Amy finally let go of me and scrubbed her hands over her face, “I’m billing you more than five piddly RVUs for this fucking counselling session, by the way. I know you can afford it.”
“I’ll throw in a Number Man account if you like.”
“Arent those free?”
“Yeah, but you need a referral and the cards are four hundred dollars each.”
“Fine. Whatever. Vicky tells me they put you through infohazard containment. Did they give you the pills?”
I nodded.
“Why the hell didn’t you take them?”
Kinsey interrupted my answer, “What pills?”
I explained, “Something called amnestics. They remove part of your memory.”
“Jesus Christ,” she swore. “They mind-wipe you afterwards?”
“It wasn’t so bad,” the enforced calm from Amy was wearing off a bit. “It was just videos of the— of her—” I took a deep breath, my hands steady on the floor, “—her previous battles.”
I wasn’t as subtle as I thought. Kinsey took one of my hands and held it in both of hers.
“How do I fix this?” I asked Amy.
“Ask the fucking VA or something, I don’t know! Beyond the usual psychological stuff, which I am not remotely qualified to deal with, I’d guess you need to stop bottling your feelings into your power so much. I don’t know what the hell it is, but whatever you do when your corona gemma takes full control of your brain? It’s just papering over the problem. Maybe just try expressing your emotions normally?”
I nodded, chagrined. I had no idea it was building up like that, but in retrospect I had been experiencing a lot of physical stress symptoms recently. My intellectual capacity was basically infinite, but maybe my total emotional capacity was still that of one person? I could partition different bits of my emotional reactions to different threads, but it would make some sense that those bits still needed to be hosted in my meat brain. My power was an unemotional thing. It might just not simulate them at all.

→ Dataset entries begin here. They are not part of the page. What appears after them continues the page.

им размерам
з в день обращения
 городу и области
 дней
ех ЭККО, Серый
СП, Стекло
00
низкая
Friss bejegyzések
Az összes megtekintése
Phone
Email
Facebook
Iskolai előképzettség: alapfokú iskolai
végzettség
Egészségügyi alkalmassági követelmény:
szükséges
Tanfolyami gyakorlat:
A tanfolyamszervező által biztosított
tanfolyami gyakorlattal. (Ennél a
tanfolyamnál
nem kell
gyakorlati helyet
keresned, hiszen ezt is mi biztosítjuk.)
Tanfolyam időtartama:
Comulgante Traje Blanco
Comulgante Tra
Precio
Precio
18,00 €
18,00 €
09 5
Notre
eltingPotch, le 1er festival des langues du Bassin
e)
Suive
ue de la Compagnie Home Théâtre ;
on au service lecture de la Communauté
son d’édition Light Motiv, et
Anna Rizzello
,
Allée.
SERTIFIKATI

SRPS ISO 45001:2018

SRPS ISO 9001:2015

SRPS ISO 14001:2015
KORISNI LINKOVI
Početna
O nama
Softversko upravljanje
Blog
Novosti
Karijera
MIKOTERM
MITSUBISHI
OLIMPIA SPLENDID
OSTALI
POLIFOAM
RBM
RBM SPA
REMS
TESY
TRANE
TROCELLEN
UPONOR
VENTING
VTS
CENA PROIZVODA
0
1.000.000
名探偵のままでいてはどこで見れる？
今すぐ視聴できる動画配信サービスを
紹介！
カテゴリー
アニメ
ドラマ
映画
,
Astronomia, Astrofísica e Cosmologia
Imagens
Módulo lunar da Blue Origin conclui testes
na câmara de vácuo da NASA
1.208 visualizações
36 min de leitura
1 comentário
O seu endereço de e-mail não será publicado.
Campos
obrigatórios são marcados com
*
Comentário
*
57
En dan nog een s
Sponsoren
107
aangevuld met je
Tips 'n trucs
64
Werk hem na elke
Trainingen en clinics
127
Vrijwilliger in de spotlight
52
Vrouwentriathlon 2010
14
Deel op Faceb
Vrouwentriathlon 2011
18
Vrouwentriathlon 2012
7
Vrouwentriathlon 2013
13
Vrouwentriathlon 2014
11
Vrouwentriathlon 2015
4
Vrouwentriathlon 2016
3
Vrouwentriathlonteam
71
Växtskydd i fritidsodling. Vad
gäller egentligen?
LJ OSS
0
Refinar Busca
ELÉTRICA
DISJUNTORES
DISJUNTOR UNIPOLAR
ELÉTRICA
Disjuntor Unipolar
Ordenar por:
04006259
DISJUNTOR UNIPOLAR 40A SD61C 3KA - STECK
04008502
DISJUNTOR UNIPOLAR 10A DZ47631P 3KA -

Either way, my model of myself as an infinite parallel processor was not quite right. I had an infinite parallel processor to host some of my thoughts, but the essence of me was obviously still physically locatable in my body. I wasn’t some gestalt entity, floating in my superpower like a ghost.
With how dampened my emotions were at the moment that was actually quite comforting, somehow.